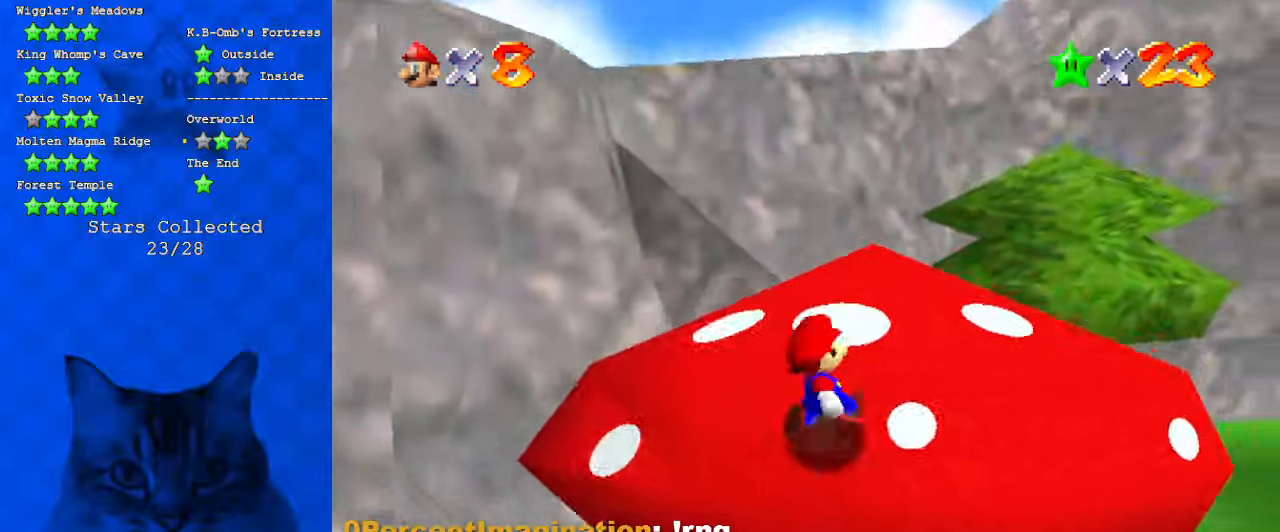
{"keys": ["right", "shift", "up"], "events": [[100, "ctrl", "up"], [100, "d", "down"], [233, "d", "up"], [333, "ctrl", "down"], [500, "ctrl", "up"]]}
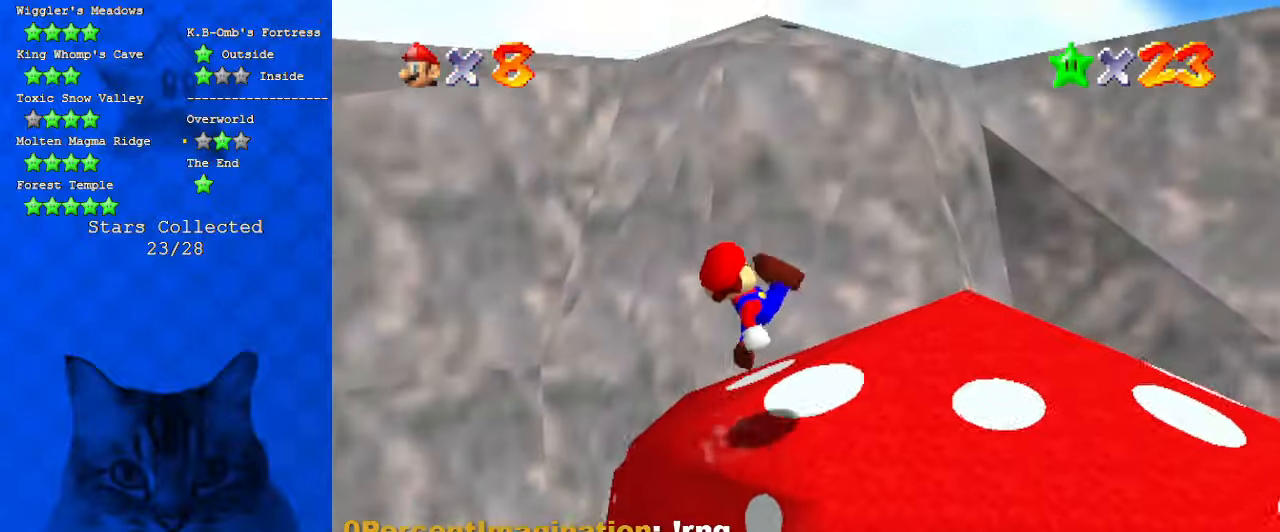
{"keys": ["down", "right"], "events": [[66, "up", "up"], [233, "s", "down"], [400, "down", "down"], [400, "s", "up"], [466, "shift", "up"]]}
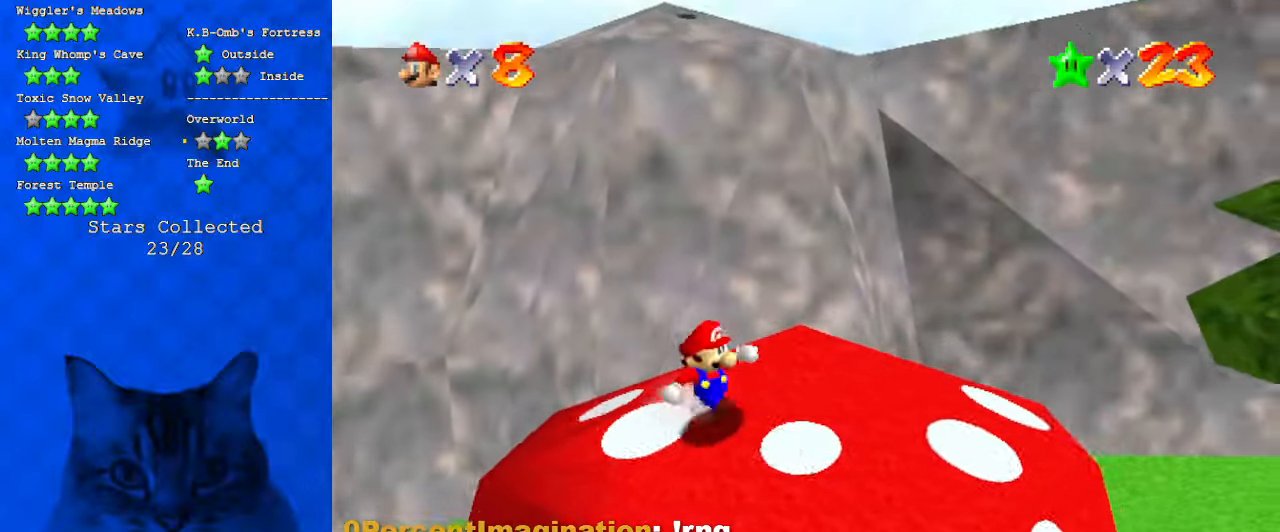
{"keys": ["shift"], "events": [[133, "down", "up"], [166, "left", "down"], [166, "right", "up"], [200, "up", "down"], [266, "left", "up"], [266, "shift", "down"], [366, "a", "down"], [400, "up", "up"], [500, "a", "up"]]}
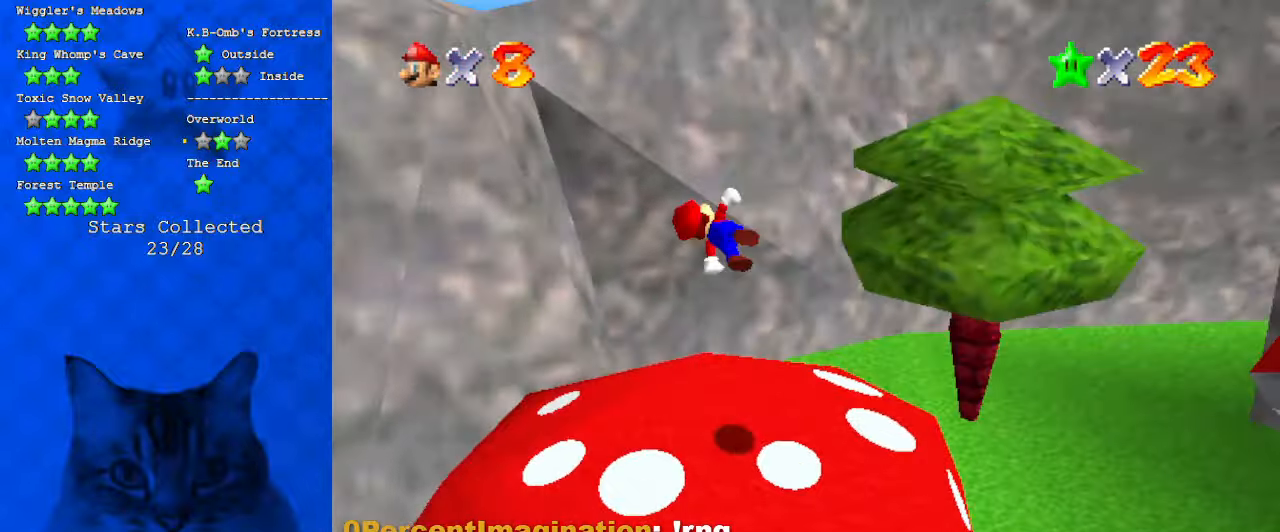
{"keys": ["left"], "events": [[100, "a", "down"], [133, "shift", "up"], [233, "left", "down"], [233, "up", "down"], [266, "a", "up"], [366, "up", "up"]]}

▬▬▬

EXERCISE:
Among the lines of the material, find those that hold the word "left" and copy them.

EXERCISE RESPONSE:
{"keys": ["shift"], "events": [[133, "down", "up"], [166, "left", "down"], [166, "right", "up"], [200, "up", "down"], [266, "left", "up"], [266, "shift", "down"], [366, "a", "down"], [400, "up", "up"], [500, "a", "up"]]}
{"keys": ["left"], "events": [[100, "a", "down"], [133, "shift", "up"], [233, "left", "down"], [233, "up", "down"], [266, "a", "up"], [366, "up", "up"]]}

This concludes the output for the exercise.